Last year in  October,  Fidelity Growth Partners India invested Rs 400 crore  in Trivitron.Private equity firm CX Partners  invested Rs 200 crore in Sutures India  which makes surgical sutures.

“This  year may well be a defining period for attracting  private equity  or strategic transaction interest,” says  Mahadevan Narayanamoni,  partner and  national leader for  healthcare and  life-sciences advisory at Grant Thornton – India

Investors say sector in India may follow the growth curve in other developed markets where large, indigenous makers of medical equipment have emerged over last 10 years.

Singh of Artiman, believes medical devices sector may follow in software’s footsteps. “When software industry emerged in India, it became a trend, it was not a one time effect. India became the global supplier of software.”

The  $63 billion Indian healthcare Industry is expected to a contribute  about 8% to India’s GDP this year, a rise from 5.6% last year, which is  attracting investors towards the overall market.

According to estimates, India will need an investment of about $400 billion by 2026 in healthcare. The bed to population (1000 persons) ratio in India  stands at only 1.5 compared to a global average of 3.3, indicating a  huge potential for growth.

Challenges before Entrepreneurs

Despite the opportunity,  entrepreneurs complain that there is no incentive by the government to
locally manufacture unlike help given in China or Brazil.Imports from  China have started dominating the imported market which constitutes 65%  of devices.

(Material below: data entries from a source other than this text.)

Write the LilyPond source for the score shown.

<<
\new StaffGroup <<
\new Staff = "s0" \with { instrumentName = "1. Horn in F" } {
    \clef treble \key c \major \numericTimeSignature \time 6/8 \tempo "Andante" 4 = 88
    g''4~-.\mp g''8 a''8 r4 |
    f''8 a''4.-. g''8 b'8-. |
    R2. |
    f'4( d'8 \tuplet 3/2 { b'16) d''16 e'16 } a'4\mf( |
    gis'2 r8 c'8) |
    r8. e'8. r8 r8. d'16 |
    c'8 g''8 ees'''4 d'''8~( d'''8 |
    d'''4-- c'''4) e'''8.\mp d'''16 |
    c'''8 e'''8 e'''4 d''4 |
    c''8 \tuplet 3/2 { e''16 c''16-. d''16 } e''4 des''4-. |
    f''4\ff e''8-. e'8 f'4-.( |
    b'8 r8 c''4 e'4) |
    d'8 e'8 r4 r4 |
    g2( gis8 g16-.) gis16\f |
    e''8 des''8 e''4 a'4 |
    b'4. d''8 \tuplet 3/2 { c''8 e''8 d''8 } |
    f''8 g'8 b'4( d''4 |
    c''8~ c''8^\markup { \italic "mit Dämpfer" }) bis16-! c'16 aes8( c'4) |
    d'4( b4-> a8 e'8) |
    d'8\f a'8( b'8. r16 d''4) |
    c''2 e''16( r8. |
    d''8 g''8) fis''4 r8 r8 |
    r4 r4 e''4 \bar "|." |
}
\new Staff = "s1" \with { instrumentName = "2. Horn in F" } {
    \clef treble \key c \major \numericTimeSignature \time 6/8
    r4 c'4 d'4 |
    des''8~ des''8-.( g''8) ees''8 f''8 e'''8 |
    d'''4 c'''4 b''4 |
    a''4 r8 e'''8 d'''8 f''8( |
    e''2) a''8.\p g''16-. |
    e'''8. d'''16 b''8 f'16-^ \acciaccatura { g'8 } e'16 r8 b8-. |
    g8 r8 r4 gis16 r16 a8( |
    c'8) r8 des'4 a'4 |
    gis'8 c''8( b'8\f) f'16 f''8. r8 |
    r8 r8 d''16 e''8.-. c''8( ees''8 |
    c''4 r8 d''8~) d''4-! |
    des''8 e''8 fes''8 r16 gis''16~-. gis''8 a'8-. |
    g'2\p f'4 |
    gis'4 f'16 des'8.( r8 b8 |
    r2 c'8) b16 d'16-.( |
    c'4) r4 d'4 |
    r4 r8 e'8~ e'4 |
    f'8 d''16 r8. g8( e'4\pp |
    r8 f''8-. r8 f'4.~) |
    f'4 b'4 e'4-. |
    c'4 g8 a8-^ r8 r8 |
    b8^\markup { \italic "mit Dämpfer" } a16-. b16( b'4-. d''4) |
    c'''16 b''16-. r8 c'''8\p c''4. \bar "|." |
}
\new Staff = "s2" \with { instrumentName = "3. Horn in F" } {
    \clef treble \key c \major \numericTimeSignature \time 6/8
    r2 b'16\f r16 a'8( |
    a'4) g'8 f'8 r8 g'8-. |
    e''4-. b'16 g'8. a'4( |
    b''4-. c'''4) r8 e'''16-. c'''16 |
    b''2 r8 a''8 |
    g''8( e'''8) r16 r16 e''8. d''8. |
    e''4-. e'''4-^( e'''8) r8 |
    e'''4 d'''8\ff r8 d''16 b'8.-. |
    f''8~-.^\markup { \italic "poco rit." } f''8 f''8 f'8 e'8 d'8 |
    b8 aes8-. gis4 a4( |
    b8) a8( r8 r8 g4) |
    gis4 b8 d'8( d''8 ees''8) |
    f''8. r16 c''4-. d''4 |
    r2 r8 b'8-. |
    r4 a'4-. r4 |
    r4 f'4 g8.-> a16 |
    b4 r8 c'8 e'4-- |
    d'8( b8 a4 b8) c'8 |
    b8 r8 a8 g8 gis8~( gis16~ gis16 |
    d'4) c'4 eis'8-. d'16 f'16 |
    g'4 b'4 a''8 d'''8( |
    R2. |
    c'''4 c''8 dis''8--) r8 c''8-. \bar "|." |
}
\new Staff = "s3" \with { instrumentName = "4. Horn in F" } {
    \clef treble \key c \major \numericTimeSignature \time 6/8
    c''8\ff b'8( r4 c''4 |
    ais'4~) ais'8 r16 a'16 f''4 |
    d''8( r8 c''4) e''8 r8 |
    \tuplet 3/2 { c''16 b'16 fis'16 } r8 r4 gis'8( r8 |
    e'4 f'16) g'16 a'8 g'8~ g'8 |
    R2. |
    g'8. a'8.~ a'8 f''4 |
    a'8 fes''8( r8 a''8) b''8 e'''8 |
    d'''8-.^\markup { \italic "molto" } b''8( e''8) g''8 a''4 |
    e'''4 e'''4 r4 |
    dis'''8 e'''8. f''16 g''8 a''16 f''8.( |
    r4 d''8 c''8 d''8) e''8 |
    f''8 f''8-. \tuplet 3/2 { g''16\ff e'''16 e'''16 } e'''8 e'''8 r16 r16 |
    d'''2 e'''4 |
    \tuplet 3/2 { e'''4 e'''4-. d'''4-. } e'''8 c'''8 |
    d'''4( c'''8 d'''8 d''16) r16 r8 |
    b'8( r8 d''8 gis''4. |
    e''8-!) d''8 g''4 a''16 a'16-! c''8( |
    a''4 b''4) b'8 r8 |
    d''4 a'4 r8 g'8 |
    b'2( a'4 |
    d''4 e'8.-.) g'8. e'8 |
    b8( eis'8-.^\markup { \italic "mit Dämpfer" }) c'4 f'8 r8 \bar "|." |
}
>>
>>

“If India’s policies become more favorable to local production and innovation, we can come out of the clutches of imports and become self sufficient in the sector,” Velu of Trivitron adds.

Last year in the Union Budget, customs duty was reduced from 16% to 8% for medical equipments, which made domestic makers even more unhappy.

Not enough clinical trials happening from India and quality issues also pose as challenges. Technology is a great barrier still for entry. Many entrepreneurs have not been able to overcome the foreign regulatory environment.

“Technically and morally the products are reliable. However the challenge is that they now need to overcome the US and European regulatory threshold,” says  Singh of Artiman.